Records excerpted from a collection

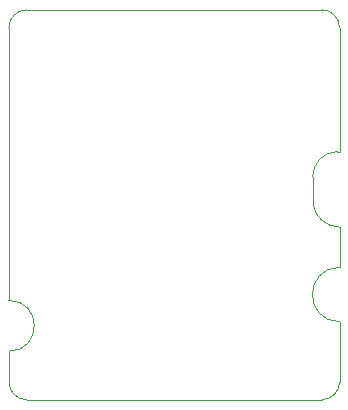
<source format=gm1>
G04 #@! TF.GenerationSoftware,KiCad,Pcbnew,(5.1.7)-1*
G04 #@! TF.CreationDate,2021-11-12T18:57:48+01:00*
G04 #@! TF.ProjectId,CO2-Breakout,434f322d-4272-4656-916b-6f75742e6b69,rev?*
G04 #@! TF.SameCoordinates,Original*
G04 #@! TF.FileFunction,Profile,NP*
%FSLAX46Y46*%
G04 Gerber Fmt 4.6, Leading zero omitted, Abs format (unit mm)*
G04 Created by KiCad (PCBNEW (5.1.7)-1) date 2021-11-12 18:57:48*
%MOMM*%
%LPD*%
G01*
G04 APERTURE LIST*
G04 #@! TA.AperFunction,Profile*
%ADD10C,0.050000*%
G04 #@! TD*
G04 #@! TA.AperFunction,Profile*
%ADD11C,0.100000*%
G04 #@! TD*
G04 APERTURE END LIST*
D10*
X87000000Y-116300096D02*
X87000000Y-114900000D01*
X87000000Y-109800096D02*
X87000000Y-110600000D01*
D11*
X115000000Y-112400000D02*
X115000000Y-117500000D01*
X114998800Y-104390847D02*
X115000000Y-107800000D01*
X112725000Y-100125000D02*
X112730000Y-102420000D01*
X114998800Y-104390847D02*
G75*
G02*
X112730000Y-102420000I1200J2292704D01*
G01*
D10*
X115000000Y-98000000D02*
X114800000Y-98000000D01*
X115000000Y-98000000D02*
X115000000Y-96675000D01*
X112725000Y-100125000D02*
G75*
G02*
X114800000Y-98000000I2100000J25000D01*
G01*
X87000000Y-117500000D02*
X87000000Y-116300096D01*
X87000000Y-114900000D02*
G75*
G03*
X87000000Y-110600000I0J2150000D01*
G01*
X115000000Y-96675000D02*
X115000000Y-87500000D01*
D11*
X115000000Y-112400000D02*
G75*
G02*
X115000000Y-107800000I0J2300000D01*
G01*
X115000000Y-117500000D02*
G75*
G02*
X113500000Y-119000000I-1500000J0D01*
G01*
X88500000Y-119000000D02*
G75*
G02*
X87000000Y-117500000I0J1500000D01*
G01*
X87000000Y-87500000D02*
G75*
G02*
X88500000Y-86000000I1500000J0D01*
G01*
X113500000Y-86000000D02*
G75*
G02*
X115000000Y-87500000I0J-1500000D01*
G01*
X88500000Y-86000000D02*
X113500000Y-86000000D01*
X87000000Y-109800096D02*
X87000000Y-87500000D01*
X113500000Y-119000000D02*
X88500000Y-119000000D01*
M02*

</source>
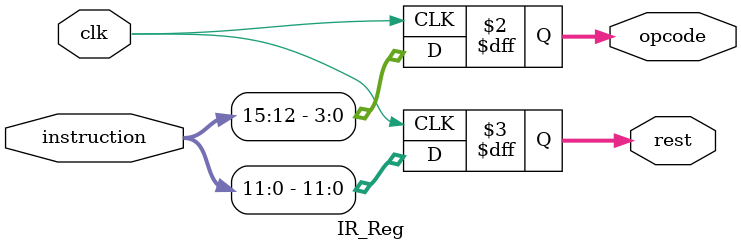
<source format=v>
module IR_Reg(
    input wire clk,                 // Clock signal
    input wire [15:0] instruction,  // 16-bit instruction input
    output reg [3:0] opcode,        // 4-bit opcode (MSBs of instruction)
    output reg [11:0] rest          // Remaining 12 bits of the instruction
);

always @(posedge clk) begin
    opcode <= instruction[15:12];  // Extract the 4 MSBs as opcode
    rest <= instruction[11:0];     // Extract the remaining 12 bits
end

endmodule
</source>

__BRIEF__: Transcribe each entry above character for character, omitting pictures.

__EXERCISE ANSWER__:
<source format=gm1>
G04 #@! TF.GenerationSoftware,KiCad,Pcbnew,(5.1.7)-1*
G04 #@! TF.CreationDate,2021-11-12T18:57:48+01:00*
G04 #@! TF.ProjectId,CO2-Breakout,434f322d-4272-4656-916b-6f75742e6b69,rev?*
G04 #@! TF.SameCoordinates,Original*
G04 #@! TF.FileFunction,Profile,NP*
%FSLAX46Y46*%
G04 Gerber Fmt 4.6, Leading zero omitted, Abs format (unit mm)*
G04 Created by KiCad (PCBNEW (5.1.7)-1) date 2021-11-12 18:57:48*
%MOMM*%
%LPD*%
G01*
G04 APERTURE LIST*
G04 #@! TA.AperFunction,Profile*
%ADD10C,0.050000*%
G04 #@! TD*
G04 #@! TA.AperFunction,Profile*
%ADD11C,0.100000*%
G04 #@! TD*
G04 APERTURE END LIST*
D10*
X87000000Y-116300096D02*
X87000000Y-114900000D01*
X87000000Y-109800096D02*
X87000000Y-110600000D01*
D11*
X115000000Y-112400000D02*
X115000000Y-117500000D01*
X114998800Y-104390847D02*
X115000000Y-107800000D01*
X112725000Y-100125000D02*
X112730000Y-102420000D01*
X114998800Y-104390847D02*
G75*
G02*
X112730000Y-102420000I1200J2292704D01*
G01*
D10*
X115000000Y-98000000D02*
X114800000Y-98000000D01*
X115000000Y-98000000D02*
X115000000Y-96675000D01*
X112725000Y-100125000D02*
G75*
G02*
X114800000Y-98000000I2100000J25000D01*
G01*
X87000000Y-117500000D02*
X87000000Y-116300096D01*
X87000000Y-114900000D02*
G75*
G03*
X87000000Y-110600000I0J2150000D01*
G01*
X115000000Y-96675000D02*
X115000000Y-87500000D01*
D11*
X115000000Y-112400000D02*
G75*
G02*
X115000000Y-107800000I0J2300000D01*
G01*
X115000000Y-117500000D02*
G75*
G02*
X113500000Y-119000000I-1500000J0D01*
G01*
X88500000Y-119000000D02*
G75*
G02*
X87000000Y-117500000I0J1500000D01*
G01*
X87000000Y-87500000D02*
G75*
G02*
X88500000Y-86000000I1500000J0D01*
G01*
X113500000Y-86000000D02*
G75*
G02*
X115000000Y-87500000I0J-1500000D01*
G01*
X88500000Y-86000000D02*
X113500000Y-86000000D01*
X87000000Y-109800096D02*
X87000000Y-87500000D01*
X113500000Y-119000000D02*
X88500000Y-119000000D01*
M02*

</source>
<source format=v>
module IR_Reg(
    input wire clk,                 // Clock signal
    input wire [15:0] instruction,  // 16-bit instruction input
    output reg [3:0] opcode,        // 4-bit opcode (MSBs of instruction)
    output reg [11:0] rest          // Remaining 12 bits of the instruction
);

always @(posedge clk) begin
    opcode <= instruction[15:12];  // Extract the 4 MSBs as opcode
    rest <= instruction[11:0];     // Extract the remaining 12 bits
end

endmodule
</source>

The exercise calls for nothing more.